In this work, we tackle the problem of Open World Object Detection (OWOD). This challenging scenario requires the detector to incrementally learn to classify known objects without forgetting while identifying unknown objects without supervision. Previous OWOD methods have enhanced the unknown discovery process and employed memory replay to mitigate catastrophic forgetting. However, since existing methods heavily rely on the detector's known class predictions for detecting unknown objects, they struggle to effectively learn and recognize unknown object representations. Moreover, while memory replay mitigates forgetting of old classes, it often sacrifices the knowledge of newly learned classes. To resolve these limitations, we propose DEUS (Detecting Unknowns via energy-based Separation), a novel framework that addresses the challenges of Open World Object Detection. DEUS consists of Equiangular Tight Frame (ETF)-Subspace Unknown Separation (EUS) and an Energy-based Known Distinction (EKD) loss. EUS leverages ETF-based geometric properties to create orthogonal subspaces, enabling cleaner separation between known and unknown object representations. Unlike prior energy-based approaches that consider only the known space, EUS utilizes energies from both spaces to better capture distinct patterns of unknown objects. Furthermore, EKD loss enforces the separation between previous and current classifiers, thus minimizing knowledge interference between previous and newly learned classes during memory replay.

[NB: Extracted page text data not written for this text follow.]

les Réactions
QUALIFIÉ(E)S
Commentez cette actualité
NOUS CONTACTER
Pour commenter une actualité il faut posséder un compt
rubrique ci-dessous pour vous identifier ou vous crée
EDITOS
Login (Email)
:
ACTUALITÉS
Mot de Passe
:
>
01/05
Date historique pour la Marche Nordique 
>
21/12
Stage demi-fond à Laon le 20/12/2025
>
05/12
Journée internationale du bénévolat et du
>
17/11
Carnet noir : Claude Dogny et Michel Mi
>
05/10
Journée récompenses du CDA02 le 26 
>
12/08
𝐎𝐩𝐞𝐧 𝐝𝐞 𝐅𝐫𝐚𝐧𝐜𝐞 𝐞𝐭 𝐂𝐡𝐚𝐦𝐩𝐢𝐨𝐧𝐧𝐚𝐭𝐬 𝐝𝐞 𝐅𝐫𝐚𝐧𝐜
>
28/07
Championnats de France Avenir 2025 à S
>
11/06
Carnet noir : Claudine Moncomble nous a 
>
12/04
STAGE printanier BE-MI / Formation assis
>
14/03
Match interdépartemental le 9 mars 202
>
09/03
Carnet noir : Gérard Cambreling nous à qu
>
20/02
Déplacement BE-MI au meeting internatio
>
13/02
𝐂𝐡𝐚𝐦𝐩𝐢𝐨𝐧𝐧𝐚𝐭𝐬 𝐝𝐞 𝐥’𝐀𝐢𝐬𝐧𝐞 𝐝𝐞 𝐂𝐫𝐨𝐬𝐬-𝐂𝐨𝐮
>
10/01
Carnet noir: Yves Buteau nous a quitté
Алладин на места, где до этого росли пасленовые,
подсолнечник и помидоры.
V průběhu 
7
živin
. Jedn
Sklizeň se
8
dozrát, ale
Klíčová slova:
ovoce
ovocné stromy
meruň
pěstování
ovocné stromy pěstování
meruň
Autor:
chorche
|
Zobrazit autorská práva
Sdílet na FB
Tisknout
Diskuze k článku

We thoroughly validate DEUS on OWOD benchmarks, demonstrating outstanding performance improvements in unknown detection while maintaining competitive known class performance.

Paper Structure

This paper contains 17 sections, 15 equations, 4 figures, 3 tables.

Figures (4)

  • Figure 1: Motivation and objectives of DEUS. (a) PCA visualization of proposal features: the baseline (top) entangles known, unknown, and background, while DEUS (bottom) achieves clear separation. (b) Objectives of DEUS: separating known from unknown proposals while distinguishing previous and current known classes.
  • Figure 2: Overview of DEUS. ETF-Subspace Unknown Separation (EUS) utilizes a Simplex ETF to construct known and unknown spaces, where each space serves as an energy module to compute space energy scores, and Energy-based Known Distinction (EKD) loss is applied during the memory replay phase, where the classification branch is split into two sub-classifiers to calculate energy scores for previous and current tasks.
  • Figure 3: (a) Per-class subspace score comparison between known (green) and unknown (red) for proposals matched with ground-truth. (b) Energy scores of proposals from each task computed by each task head (w/o vs. w/ EKD). Parentheses show changes with EKD.
  • Figure 4: Qualitative comparison between OrthogonalDet and DEUS. Purple boxes indicate unknown predictions, while other colored boxes indicate known class predictions. The model was trained on Task 1, where cow is known and giraffe is unknown.